**DOCUMENT TEXT:**
There is a staircase within the monument, by which we ascended to the
top, and had a view of both Briggs of Doon; the scene of Tam
O'Shanter's misadventure being close at hand. Descending, we wandered
through the inclosed garden, and came to a little building in a
corner, on entering which, we found the two statues of Tam and Sutor
Wat,--ponderous stone-work enough, yet permeated in a remarkable
degree with living warmth and jovial hilarity. From this part of the
garden, too, we again beheld the old Brigg of Doon, over which Tam
galloped in such imminent and awful peril. It is a beautiful object in
the landscape, with one high, graceful arch, ivy-grown, and shadowed
all over and around with foliage.

**EXPLORE THE MATERIAL:**
1. According to the monument passage, what does the old Brigg of Doon have that makes it beautiful in the landscape?
2. Reproduce the monument passage from "There is a staircase" to "around with foliage.".
Rely only on the monument passage.

**DATA SECTION:**
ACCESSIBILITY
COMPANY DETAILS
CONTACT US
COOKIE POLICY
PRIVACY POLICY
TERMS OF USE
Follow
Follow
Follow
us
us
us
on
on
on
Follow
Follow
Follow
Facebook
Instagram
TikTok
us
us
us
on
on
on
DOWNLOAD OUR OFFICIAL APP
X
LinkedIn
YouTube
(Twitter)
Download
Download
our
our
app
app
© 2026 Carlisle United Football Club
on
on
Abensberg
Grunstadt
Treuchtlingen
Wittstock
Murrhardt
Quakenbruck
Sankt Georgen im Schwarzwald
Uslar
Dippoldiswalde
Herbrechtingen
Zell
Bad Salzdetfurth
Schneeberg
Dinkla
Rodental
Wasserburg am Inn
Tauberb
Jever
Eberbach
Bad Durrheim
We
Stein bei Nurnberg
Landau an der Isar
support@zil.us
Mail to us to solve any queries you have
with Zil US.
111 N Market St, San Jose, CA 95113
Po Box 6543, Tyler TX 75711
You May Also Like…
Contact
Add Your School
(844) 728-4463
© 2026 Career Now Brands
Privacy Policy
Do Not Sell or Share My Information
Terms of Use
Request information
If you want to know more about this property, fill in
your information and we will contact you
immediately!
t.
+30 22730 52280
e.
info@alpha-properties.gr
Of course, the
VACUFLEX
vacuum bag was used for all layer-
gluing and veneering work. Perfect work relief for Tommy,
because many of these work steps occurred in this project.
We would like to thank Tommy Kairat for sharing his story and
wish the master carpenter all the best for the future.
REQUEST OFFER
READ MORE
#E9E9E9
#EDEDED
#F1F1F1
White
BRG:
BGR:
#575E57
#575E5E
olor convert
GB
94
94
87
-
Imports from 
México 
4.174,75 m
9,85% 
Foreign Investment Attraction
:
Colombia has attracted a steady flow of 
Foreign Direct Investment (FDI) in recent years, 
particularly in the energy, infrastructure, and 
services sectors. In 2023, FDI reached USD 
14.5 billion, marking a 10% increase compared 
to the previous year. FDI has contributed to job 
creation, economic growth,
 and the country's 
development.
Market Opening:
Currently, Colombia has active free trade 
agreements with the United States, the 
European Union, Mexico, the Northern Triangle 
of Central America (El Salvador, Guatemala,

**ANSWER SECTION:**
1. One high, graceful arch, ivy-grown and shadowed all over and around with foliage.

2.
There is a staircase within the monument, by which we ascended to the
top, and had a view of both Briggs of Doon; the scene of Tam
O'Shanter's misadventure being close at hand. Descending, we wandered
through the inclosed garden, and came to a little building in a
corner, on entering which, we found the two statues of Tam and Sutor
Wat,--ponderous stone-work enough, yet permeated in a remarkable
degree with living warmth and jovial hilarity. From this part of the
garden, too, we again beheld the old Brigg of Doon, over which Tam
galloped in such imminent and awful peril. It is a beautiful object in
the landscape, with one high, graceful arch, ivy-grown, and shadowed
all over and around with foliage.